Ana Maria Bettencourt e
Maria Emília Brederode lamentam que a escola portuguesa falhe, “por não ser capaz de diferenciar o ensino e
de ajudar os alunos que encontrem dificuldades nas aprendizagens”. Aliás,
disso nos dá conta o mais recente relatório do PISA[5]. Desaprovam os exames
nacionais, por considera-los sancionadores e selectivos, defendendo, antes, as
provas de aferição, pelo seu carácter diagnóstico e formativo, para
aperfeiçoamento das aprendizagens.
Termino destacando algumas das recomendações
feitas por estes especialistas, para a melhoria da avaliação e das
aprendizagens dos alunos. São elas: dar maior autonomia às escolas na
organização do trabalho, das equipas, das turmas e dos apoios aos alunos;
reconhecer no professor um agente central e decisivo no processo de
ensino-aprendizagem e nas reformas educativas, devendo, por isso, ser
respeitado e valorizado, e apostar na formação docente.

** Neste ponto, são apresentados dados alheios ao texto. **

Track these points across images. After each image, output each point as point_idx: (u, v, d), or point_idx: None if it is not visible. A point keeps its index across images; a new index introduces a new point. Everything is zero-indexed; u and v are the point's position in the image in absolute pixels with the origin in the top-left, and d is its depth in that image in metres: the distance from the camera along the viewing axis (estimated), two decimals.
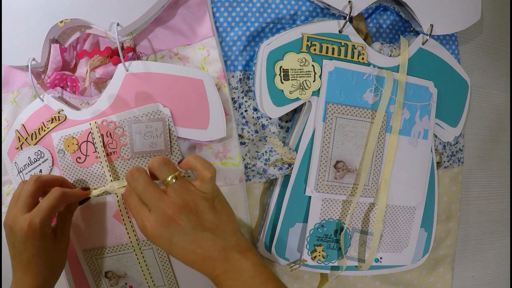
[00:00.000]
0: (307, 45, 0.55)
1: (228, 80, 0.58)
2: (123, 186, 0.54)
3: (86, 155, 0.55)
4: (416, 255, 0.63)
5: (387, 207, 0.60)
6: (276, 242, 0.57)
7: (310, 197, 0.57)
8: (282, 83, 0.54)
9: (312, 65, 0.55)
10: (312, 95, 0.56)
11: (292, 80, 0.55)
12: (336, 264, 0.60)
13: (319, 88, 0.56)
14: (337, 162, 0.57)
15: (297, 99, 0.55)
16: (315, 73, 0.56)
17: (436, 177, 0.63)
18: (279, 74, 0.54)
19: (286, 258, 0.58)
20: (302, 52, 0.55)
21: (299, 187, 0.56)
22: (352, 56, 0.57)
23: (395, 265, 0.63)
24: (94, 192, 0.55)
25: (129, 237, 0.56)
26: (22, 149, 0.58)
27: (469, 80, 0.64)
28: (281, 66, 0.54)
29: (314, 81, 0.55)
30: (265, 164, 0.57)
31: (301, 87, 0.55)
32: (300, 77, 0.55)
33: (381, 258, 0.62)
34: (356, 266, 0.61)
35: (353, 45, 0.57)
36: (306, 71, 0.55)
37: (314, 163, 0.56)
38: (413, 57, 0.60)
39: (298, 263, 0.58)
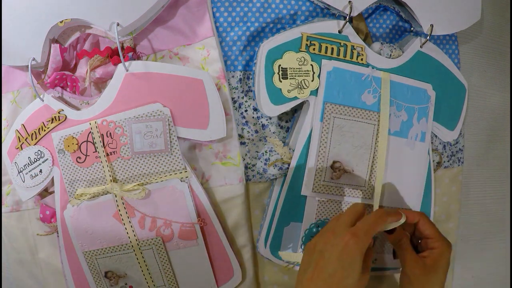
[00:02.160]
0: (307, 44, 0.55)
1: (228, 80, 0.58)
2: (128, 189, 0.54)
3: (86, 155, 0.55)
4: None
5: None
6: (271, 241, 0.57)
7: (306, 197, 0.57)
8: (281, 81, 0.54)
9: (311, 65, 0.55)
10: (310, 95, 0.56)
11: (290, 79, 0.55)
12: None
13: (318, 88, 0.56)
14: (334, 162, 0.56)
15: (295, 98, 0.55)
16: (313, 73, 0.55)
17: (433, 179, 0.63)
18: (278, 73, 0.54)
19: (280, 257, 0.58)
20: (301, 51, 0.55)
21: (295, 187, 0.56)
22: (351, 57, 0.57)
23: (389, 267, 0.62)
24: (93, 190, 0.55)
25: (129, 237, 0.56)
26: (22, 149, 0.58)
27: (466, 84, 0.64)
28: (279, 65, 0.54)
29: (312, 81, 0.55)
30: (265, 164, 0.57)
31: (300, 86, 0.55)
32: (298, 76, 0.55)
33: (375, 259, 0.61)
34: None
35: (353, 46, 0.57)
36: (305, 71, 0.55)
37: (310, 163, 0.56)
38: (412, 59, 0.60)
39: (292, 263, 0.58)
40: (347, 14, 0.55)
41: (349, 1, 0.55)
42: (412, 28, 0.63)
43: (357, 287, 0.46)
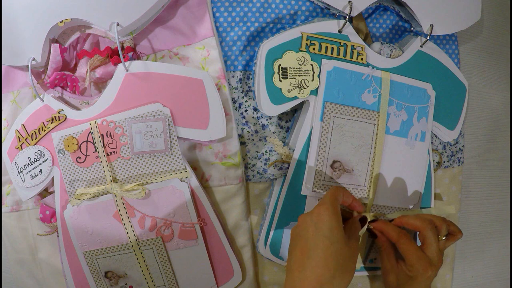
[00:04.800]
0: (307, 44, 0.55)
1: (228, 80, 0.58)
2: (128, 189, 0.54)
3: (86, 155, 0.55)
4: None
5: (381, 208, 0.60)
6: (271, 241, 0.57)
7: (306, 196, 0.57)
8: (281, 81, 0.54)
9: (311, 64, 0.55)
10: (310, 94, 0.56)
11: (290, 78, 0.55)
12: None
13: (318, 87, 0.56)
14: (334, 162, 0.56)
15: (295, 97, 0.55)
16: (313, 72, 0.55)
17: (433, 179, 0.63)
18: (278, 72, 0.54)
19: (280, 257, 0.58)
20: (301, 51, 0.55)
21: (295, 186, 0.56)
22: (351, 56, 0.57)
23: None
24: (93, 190, 0.55)
25: (129, 237, 0.56)
26: (22, 149, 0.58)
27: (467, 84, 0.64)
28: (279, 65, 0.54)
29: (312, 80, 0.55)
30: (265, 164, 0.57)
31: (300, 86, 0.55)
32: (298, 75, 0.55)
33: (375, 258, 0.61)
34: None
35: (353, 45, 0.57)
36: (305, 70, 0.55)
37: (310, 162, 0.56)
38: (412, 59, 0.60)
39: None
40: (347, 14, 0.55)
41: (349, 1, 0.55)
42: (412, 28, 0.63)
43: (348, 253, 0.48)
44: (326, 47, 0.56)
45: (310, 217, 0.48)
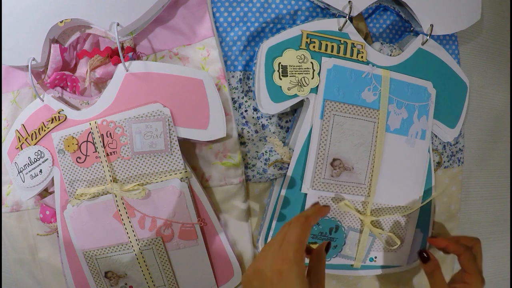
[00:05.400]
0: (307, 42, 0.55)
1: (228, 80, 0.58)
2: (128, 189, 0.54)
3: (86, 155, 0.55)
4: (412, 256, 0.63)
5: (381, 208, 0.60)
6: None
7: (306, 194, 0.57)
8: (281, 79, 0.54)
9: (311, 62, 0.55)
10: (310, 92, 0.56)
11: (290, 76, 0.55)
12: (331, 262, 0.60)
13: (318, 85, 0.56)
14: (334, 160, 0.56)
15: (295, 95, 0.55)
16: (313, 70, 0.55)
17: (433, 177, 0.63)
18: (278, 70, 0.54)
19: None
20: (301, 49, 0.55)
21: (295, 184, 0.56)
22: (352, 54, 0.57)
23: (390, 265, 0.62)
24: (93, 190, 0.55)
25: (129, 237, 0.56)
26: (22, 149, 0.58)
27: (468, 82, 0.64)
28: (279, 63, 0.54)
29: (312, 78, 0.55)
30: (265, 164, 0.57)
31: (300, 84, 0.55)
32: (298, 73, 0.55)
33: (375, 257, 0.61)
34: (351, 265, 0.61)
35: (353, 43, 0.57)
36: (305, 68, 0.55)
37: (310, 160, 0.56)
38: (412, 57, 0.60)
39: None
40: (347, 14, 0.55)
41: (349, 1, 0.55)
42: (412, 28, 0.63)
43: None
44: (326, 45, 0.56)
45: (271, 272, 0.40)
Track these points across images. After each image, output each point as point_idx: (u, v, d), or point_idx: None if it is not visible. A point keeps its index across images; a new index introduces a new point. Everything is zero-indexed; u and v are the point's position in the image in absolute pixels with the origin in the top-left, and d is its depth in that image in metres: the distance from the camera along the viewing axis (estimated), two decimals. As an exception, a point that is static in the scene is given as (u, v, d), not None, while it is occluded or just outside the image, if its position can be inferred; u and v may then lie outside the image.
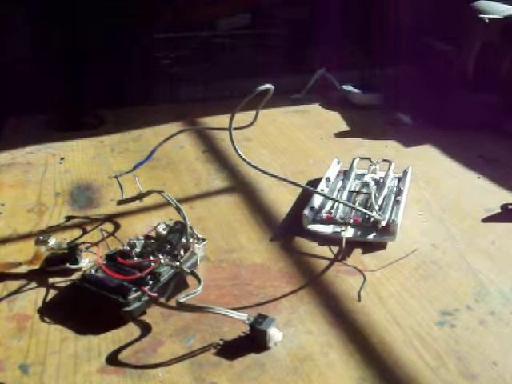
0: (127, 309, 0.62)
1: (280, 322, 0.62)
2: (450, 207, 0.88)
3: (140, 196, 0.85)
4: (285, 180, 0.80)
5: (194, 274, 0.67)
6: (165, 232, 0.74)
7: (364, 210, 0.80)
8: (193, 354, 0.59)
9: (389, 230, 0.79)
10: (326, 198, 0.85)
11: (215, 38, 1.72)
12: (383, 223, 0.79)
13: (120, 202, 0.86)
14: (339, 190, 0.89)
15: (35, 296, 0.68)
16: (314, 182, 0.94)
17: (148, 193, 0.84)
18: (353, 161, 0.96)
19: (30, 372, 0.57)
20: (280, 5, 1.77)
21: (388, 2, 1.53)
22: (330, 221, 0.82)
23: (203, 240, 0.75)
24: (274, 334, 0.59)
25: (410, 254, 0.76)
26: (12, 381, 0.56)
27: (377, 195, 0.85)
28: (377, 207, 0.81)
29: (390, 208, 0.84)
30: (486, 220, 0.85)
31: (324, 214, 0.83)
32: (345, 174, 0.94)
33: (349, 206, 0.82)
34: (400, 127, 1.22)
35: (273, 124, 1.26)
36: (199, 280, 0.65)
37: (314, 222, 0.82)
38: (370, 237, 0.79)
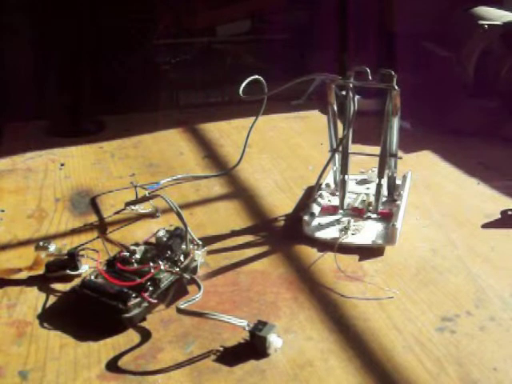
0: (127, 315, 0.62)
1: (280, 329, 0.62)
2: (450, 213, 0.88)
3: (144, 199, 0.86)
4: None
5: (193, 280, 0.67)
6: (165, 238, 0.74)
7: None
8: (193, 361, 0.59)
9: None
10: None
11: (215, 44, 1.72)
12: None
13: (127, 204, 0.88)
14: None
15: (35, 302, 0.68)
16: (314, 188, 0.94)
17: (151, 196, 0.85)
18: None
19: (29, 378, 0.57)
20: (280, 10, 1.77)
21: (387, 7, 1.54)
22: (329, 210, 0.86)
23: (203, 246, 0.75)
24: (274, 340, 0.59)
25: (409, 260, 0.76)
26: (11, 387, 0.56)
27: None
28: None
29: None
30: (486, 226, 0.85)
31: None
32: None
33: None
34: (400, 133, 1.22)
35: (273, 130, 1.26)
36: (199, 286, 0.65)
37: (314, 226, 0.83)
38: (370, 242, 0.79)
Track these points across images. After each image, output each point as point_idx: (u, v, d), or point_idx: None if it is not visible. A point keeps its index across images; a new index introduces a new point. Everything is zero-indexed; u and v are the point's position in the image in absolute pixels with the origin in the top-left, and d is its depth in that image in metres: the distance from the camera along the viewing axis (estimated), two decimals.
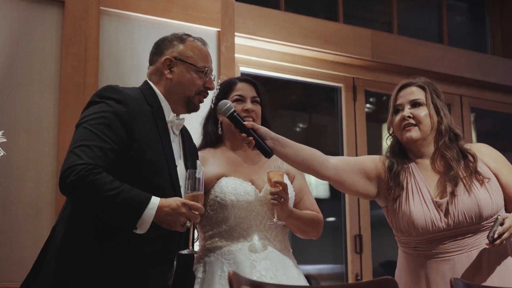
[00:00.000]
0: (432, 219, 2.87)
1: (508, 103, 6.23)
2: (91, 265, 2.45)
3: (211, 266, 2.94)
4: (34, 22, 3.98)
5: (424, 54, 5.70)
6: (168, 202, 2.46)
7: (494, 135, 6.56)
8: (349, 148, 5.38)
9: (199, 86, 2.74)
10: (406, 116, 3.01)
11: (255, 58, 5.04)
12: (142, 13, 4.30)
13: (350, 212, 5.25)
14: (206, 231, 3.01)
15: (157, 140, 2.60)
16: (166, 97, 2.73)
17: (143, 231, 2.46)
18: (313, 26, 5.23)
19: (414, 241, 2.94)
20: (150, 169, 2.54)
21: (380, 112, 6.08)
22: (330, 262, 5.61)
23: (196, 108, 2.78)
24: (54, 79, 3.95)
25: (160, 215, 2.44)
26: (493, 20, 6.57)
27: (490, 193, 2.91)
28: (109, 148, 2.47)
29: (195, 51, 2.77)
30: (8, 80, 3.86)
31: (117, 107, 2.54)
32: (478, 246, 2.87)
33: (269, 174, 2.96)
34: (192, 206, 2.47)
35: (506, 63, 6.18)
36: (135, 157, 2.52)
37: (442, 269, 2.87)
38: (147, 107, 2.63)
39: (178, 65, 2.74)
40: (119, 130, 2.50)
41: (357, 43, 5.40)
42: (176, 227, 2.48)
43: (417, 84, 3.11)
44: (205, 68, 2.75)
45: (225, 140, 3.13)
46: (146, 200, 2.44)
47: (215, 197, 2.97)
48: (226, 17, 4.58)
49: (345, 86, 5.48)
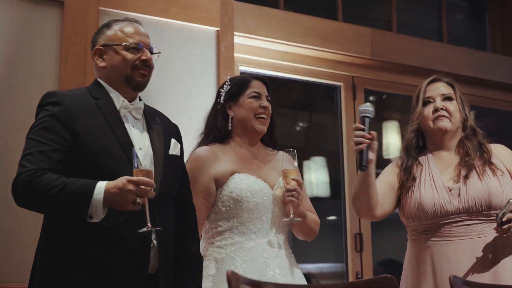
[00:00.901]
0: (441, 202, 3.01)
1: (508, 101, 6.23)
2: (64, 263, 2.49)
3: (223, 263, 2.94)
4: (34, 22, 3.98)
5: (424, 52, 5.70)
6: (114, 182, 2.42)
7: (495, 133, 6.54)
8: (349, 147, 5.37)
9: (132, 61, 2.70)
10: (439, 107, 3.14)
11: (254, 57, 5.04)
12: (141, 13, 4.30)
13: (350, 211, 5.24)
14: (215, 227, 3.01)
15: (106, 129, 2.59)
16: (111, 85, 2.72)
17: (99, 219, 2.44)
18: (312, 25, 5.23)
19: (423, 225, 3.07)
20: (101, 157, 2.54)
21: (379, 110, 6.08)
22: (330, 260, 5.62)
23: (141, 84, 2.73)
24: (53, 79, 3.95)
25: (108, 197, 2.41)
26: (493, 18, 6.56)
27: (502, 185, 3.04)
28: (51, 149, 2.50)
29: (121, 31, 2.74)
30: (8, 80, 3.86)
31: (53, 109, 2.57)
32: (484, 234, 2.99)
33: (285, 172, 2.98)
34: (138, 182, 2.41)
35: (506, 61, 6.18)
36: (82, 149, 2.53)
37: (447, 252, 3.00)
38: (92, 101, 2.64)
39: (107, 51, 2.73)
40: (58, 129, 2.53)
41: (357, 41, 5.40)
42: (127, 206, 2.43)
43: (445, 81, 3.25)
44: (134, 43, 2.72)
45: (235, 136, 3.13)
46: (92, 187, 2.42)
47: (229, 193, 2.97)
48: (226, 16, 4.58)
49: (345, 84, 5.48)
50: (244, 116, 3.10)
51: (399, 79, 5.66)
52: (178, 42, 4.43)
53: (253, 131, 3.11)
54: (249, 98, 3.10)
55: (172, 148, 2.76)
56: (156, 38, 4.36)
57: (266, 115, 3.11)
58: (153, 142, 2.70)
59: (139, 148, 2.63)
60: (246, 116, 3.10)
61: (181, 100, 4.37)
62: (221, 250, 2.97)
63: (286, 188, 2.96)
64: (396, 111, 6.14)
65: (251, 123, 3.09)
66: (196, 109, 4.31)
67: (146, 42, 2.75)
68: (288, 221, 3.01)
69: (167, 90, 4.34)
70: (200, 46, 4.50)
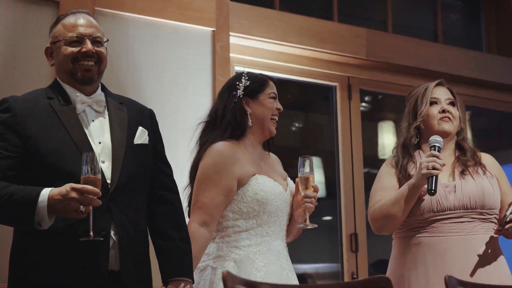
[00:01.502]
0: (437, 198, 3.08)
1: (503, 101, 6.23)
2: (26, 263, 2.51)
3: (242, 264, 2.91)
4: (30, 22, 3.98)
5: (419, 52, 5.71)
6: (59, 189, 2.39)
7: (490, 133, 6.58)
8: (345, 147, 5.38)
9: (72, 55, 2.64)
10: (446, 109, 3.27)
11: (250, 57, 5.04)
12: (137, 13, 4.31)
13: (345, 211, 5.25)
14: (232, 226, 2.97)
15: (58, 128, 2.56)
16: (64, 82, 2.68)
17: (47, 226, 2.42)
18: (308, 25, 5.24)
19: (416, 221, 3.14)
20: (53, 157, 2.51)
21: (375, 111, 6.09)
22: (326, 261, 5.62)
23: (86, 77, 2.65)
24: (50, 79, 3.93)
25: (52, 204, 2.38)
26: (488, 18, 6.57)
27: (493, 187, 3.15)
28: (1, 157, 2.48)
29: (63, 27, 2.69)
30: (5, 81, 3.86)
31: (3, 116, 2.55)
32: (476, 233, 3.09)
33: (305, 177, 2.98)
34: (82, 190, 2.35)
35: (501, 61, 6.19)
36: (34, 152, 2.51)
37: (440, 247, 3.07)
38: (45, 102, 2.61)
39: (54, 49, 2.70)
40: (8, 136, 2.52)
41: (352, 42, 5.40)
42: (71, 214, 2.39)
43: (448, 87, 3.38)
44: (74, 36, 2.65)
45: (248, 134, 3.10)
46: (37, 194, 2.40)
47: (254, 195, 2.95)
48: (221, 16, 4.58)
49: (340, 85, 5.48)
50: (263, 115, 3.09)
51: (395, 79, 5.67)
52: (174, 42, 4.44)
53: (267, 132, 3.12)
54: (269, 98, 3.10)
55: (138, 137, 2.68)
56: (152, 38, 4.39)
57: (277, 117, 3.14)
58: (113, 133, 2.63)
59: (99, 142, 2.59)
60: (265, 115, 3.09)
61: (177, 100, 4.37)
62: (238, 250, 2.94)
63: (305, 194, 2.96)
64: (391, 111, 6.15)
65: (268, 123, 3.10)
66: (192, 108, 4.32)
67: (86, 33, 2.66)
68: (304, 227, 3.01)
69: (163, 90, 4.34)
70: (196, 46, 4.50)
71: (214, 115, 3.12)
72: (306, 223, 2.97)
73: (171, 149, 3.23)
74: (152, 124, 2.78)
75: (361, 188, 5.30)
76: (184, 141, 3.17)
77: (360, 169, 5.38)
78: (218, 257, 2.95)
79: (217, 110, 3.12)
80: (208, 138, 3.07)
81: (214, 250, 2.97)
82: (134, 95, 4.18)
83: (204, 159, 2.99)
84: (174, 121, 4.29)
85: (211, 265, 2.94)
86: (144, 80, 4.28)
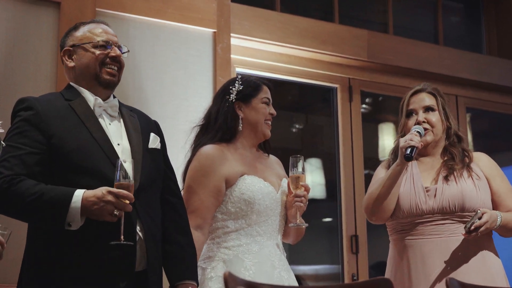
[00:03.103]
0: (417, 202, 3.14)
1: (503, 103, 6.24)
2: (49, 264, 2.49)
3: (231, 264, 2.93)
4: (30, 23, 3.98)
5: (420, 54, 5.71)
6: (94, 192, 2.43)
7: (490, 135, 6.58)
8: (345, 149, 5.38)
9: (101, 58, 2.70)
10: (421, 121, 3.25)
11: (250, 59, 5.04)
12: (138, 14, 4.31)
13: (346, 213, 5.25)
14: (221, 227, 3.00)
15: (80, 128, 2.59)
16: (82, 85, 2.71)
17: (78, 226, 2.44)
18: (308, 26, 5.24)
19: (400, 224, 3.19)
20: (76, 156, 2.53)
21: (376, 112, 6.09)
22: (326, 262, 5.62)
23: (110, 82, 2.72)
24: (50, 80, 3.95)
25: (86, 206, 2.41)
26: (489, 20, 6.58)
27: (477, 188, 3.16)
28: (25, 153, 2.50)
29: (89, 31, 2.75)
30: (4, 81, 3.86)
31: (25, 114, 2.58)
32: (457, 234, 3.11)
33: (295, 177, 2.99)
34: (118, 194, 2.40)
35: (502, 63, 6.19)
36: (57, 150, 2.53)
37: (421, 250, 3.11)
38: (64, 103, 2.64)
39: (76, 51, 2.74)
40: (32, 133, 2.54)
41: (353, 43, 5.41)
42: (105, 217, 2.42)
43: (428, 91, 3.34)
44: (103, 41, 2.72)
45: (239, 137, 3.13)
46: (70, 195, 2.42)
47: (241, 194, 2.97)
48: (222, 18, 4.58)
49: (341, 86, 5.48)
50: (256, 119, 3.12)
51: (395, 81, 5.67)
52: (174, 43, 4.44)
53: (261, 136, 3.15)
54: (262, 103, 3.13)
55: (152, 142, 2.74)
56: (152, 39, 4.39)
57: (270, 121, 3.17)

[1] CNE (2015). Recomendação – Retenção escolar nos
Ensinos Básico e Secundário. Fevereiro.
[2] CNE (2016). Parecer – Avaliação das Aprendizagens e
Realização de Provas Finais no Ensino Básico. Janeiro.
[3] JL, Nº1183 – Ano XXXV – 3 a 16 de Fevereiro de 2016.
[4] O PISA (Programme for International Student
Assessment) é uma rede
mundial de avaliação de desempenho escolar, coordenado pela OCDE, com vista a
melhorar as políticas e resultados educacionais.
[5] OECD/PISA (2016).
Low Performing
Students: Why they fall behind and how to help them succeed. February.